Although we typically use our blog to report news and developments in SC Workers’ Compensation Law, from time to time it helps to get back to basics. We hope our “Workers’ Comp Fundamentals” series will be useful as a learning tool for those who are relatively new to the world of workers’ compensation, while providing a good refresher for the more “seasoned” practitioners among us!
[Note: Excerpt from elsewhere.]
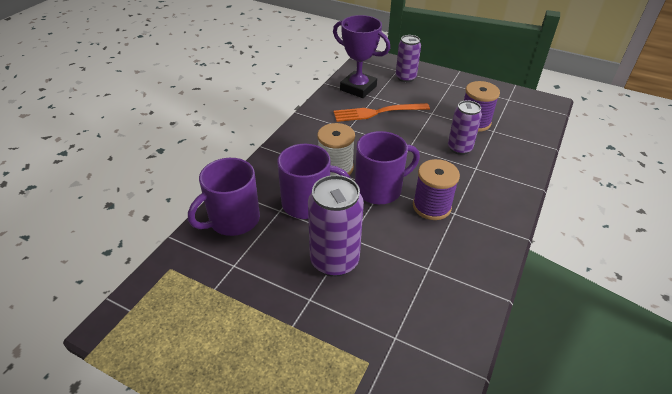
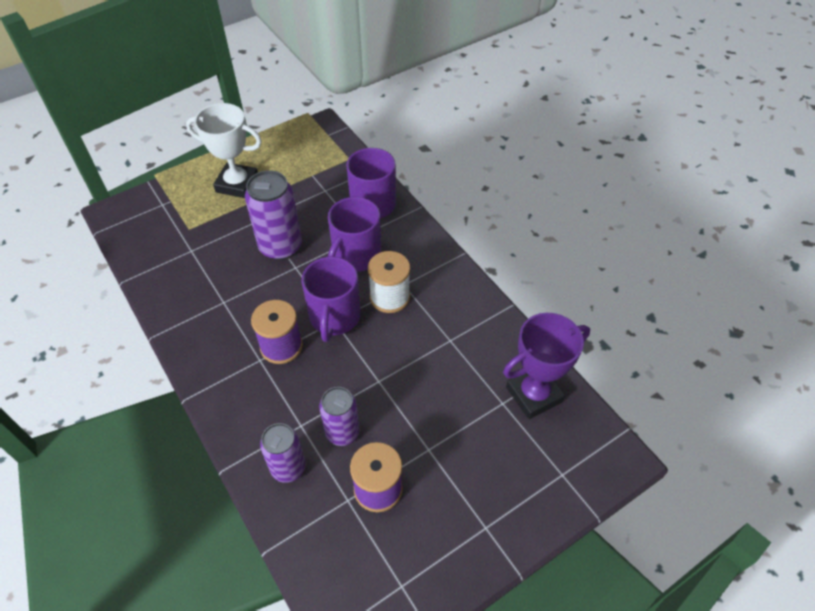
camera: 120 degrees right, 10 degrees up
orange fork [334,103,430,122] -> none
purple can [396,35,421,82] -> purple can moved to [260,423,306,483]
none -> white trophy [186,103,262,198]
Today’s entry summarizes an injured worker’s entitlement to medical treatment under the SC Workers’ Compensation Act.
- Section 42-15-60 of the South Carolina Workers’ Compensation Act governs what medical benefits are provided under the Act.
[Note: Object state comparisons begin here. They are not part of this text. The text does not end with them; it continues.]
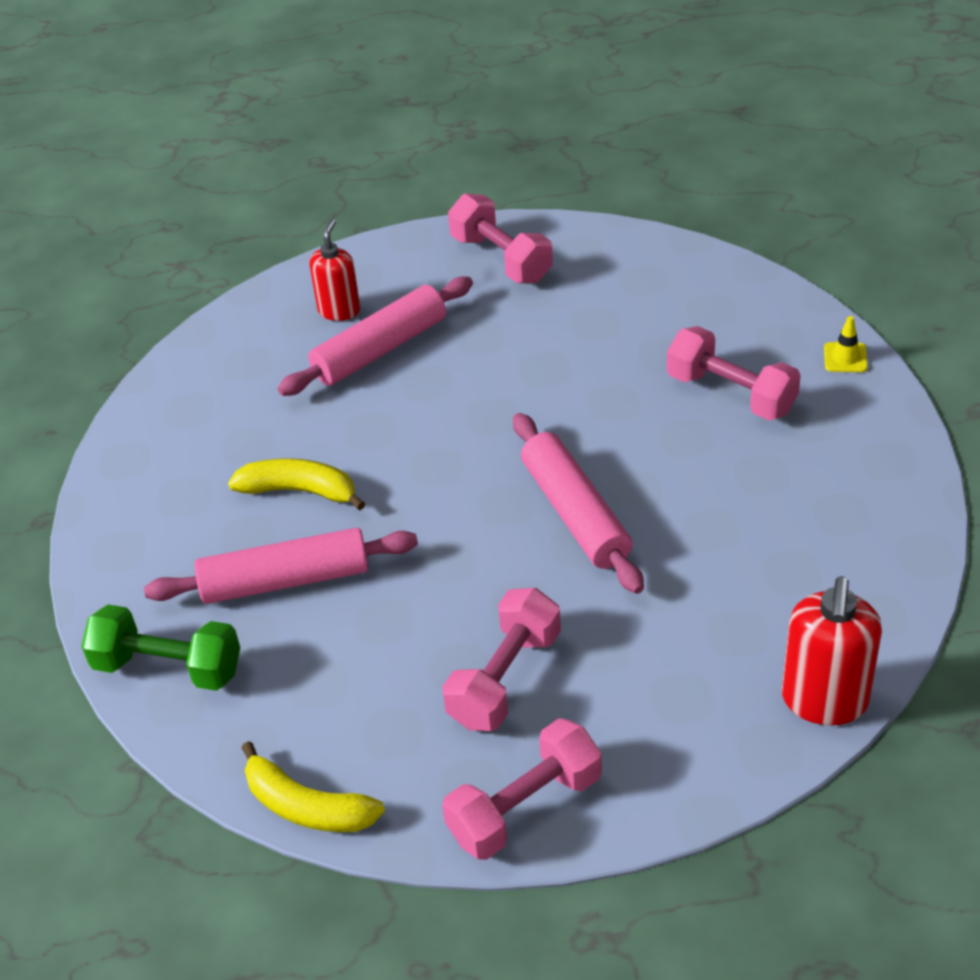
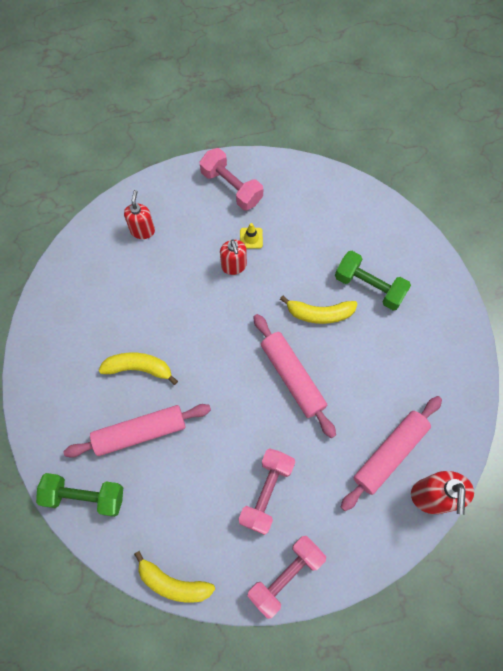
camera: 10 degrees left, 25 degrees up
pink rolling pin [278,277,473,396] -> pink rolling pin moved to [341,396,442,511]
pink dumbbell [667,326,801,420] -> green dumbbell [335,251,411,310]
yellow traffic cone [824,316,868,372] -> yellow traffic cone moved to [240,223,263,249]
none -> red soap dispenser [220,239,247,275]
none -> yellow banana [280,296,358,324]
- The employer/carrier is required to provide medical care that is causally-related to the work injury.
- Medical care can continue so long as in the opinion of the Commission it will “tend to lessen the period of disability.”
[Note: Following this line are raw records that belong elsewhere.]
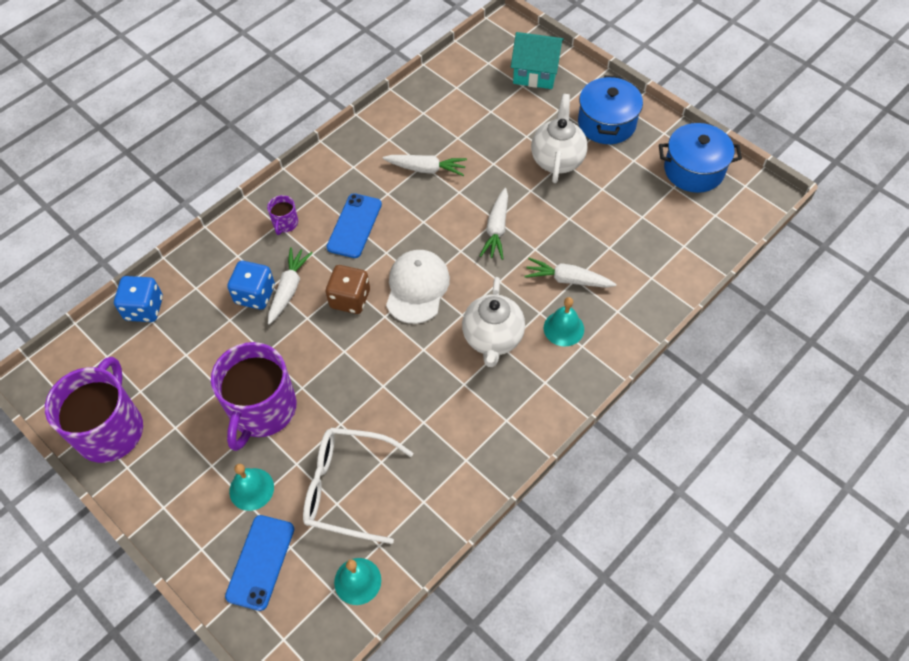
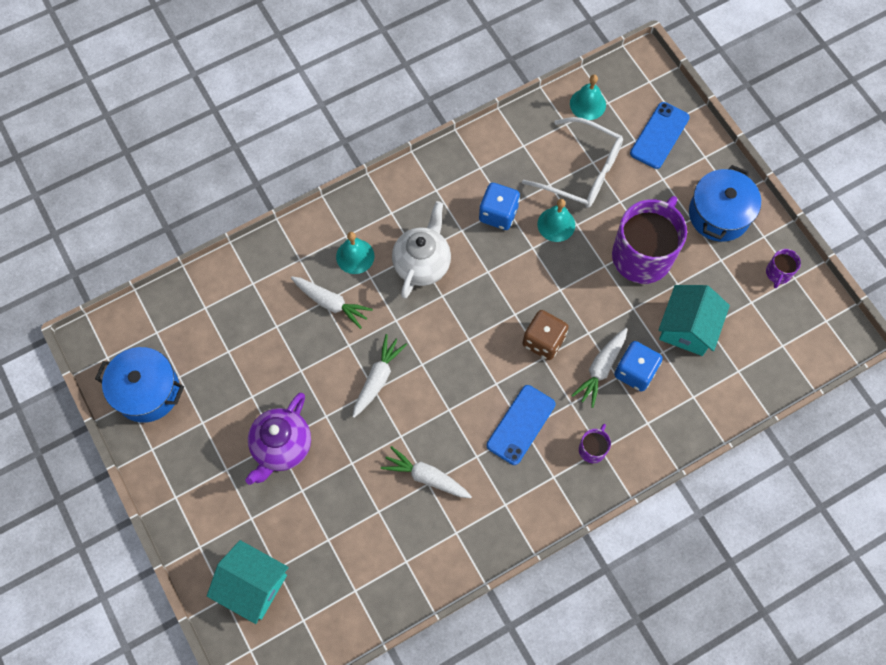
camera: 165 degrees left, 10 degrees up
purple mug [45,357,143,463] -> purple mug [766,249,801,288], size x0.43
blue dice [114,276,163,322] -> blue dice moved to [479,183,520,230]
turquoise bell [229,464,274,511] -> turquoise bell moved to [538,199,575,242]
white cap [386,250,450,324] -> none
white teapot [531,94,588,183] -> purple teapot [246,393,311,485]
blue pot [578,75,643,144] -> blue pot moved to [689,165,761,242]
none -> turquoise house [658,285,730,356]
- Claimants are entitled to medical treatment after maximum medical improvement if they can establish that the treatment will “tend to lessen their period of disability.” A claimant must provide a doctor’s opinion stating that the post-MMI treatment will more likely than not be necessary, based upon a reasonable degree of medical certainty.
- In South Carolina, the employer/carrier directs medical treatment and choose the physicians who treat the claimant.
- Prosthetic devices are covered for repair or replacement for the lifetime of a claimant, including surgical hardware.
Obtaining Medical Records and Communication with Physicians
- Section 42-15-95(A) – An employee who seeks treatment for an injury or condition for which compensation is sought CONSENTS to the release of medical records.
- Send a request and cite Section 42-15-95 as allowing you to obtain the records.
Communication with Physicians
- Section 42-15-95(B) governs communication with health care providers.
- Issues that may be discussed:
- Medical history
- Course of treatment
- Work Restrictions
- Requirements to have such communication:
- Notify employee/claimant or Claimant’s attorney in timely fashion, In writing or orally prior to communication taking place.
- “Timely fashion” – Regulation 67-1308 says that 10 days notice Is required.
- Advise employee of the nature of the discussion or communication prior to the discussion or communication.
- Allow claimant or claimant’s attorney to attend the meeting or participate in the discussion.
- If written questions are used, provide a copy of the questions to the employee/claimant or claimant’s attorney at the same time the questions are submitted to the health care provider.
- Provide copy of response to questions to employee.
- Any information obtained in violation of these requirements cannot be used at a hearing.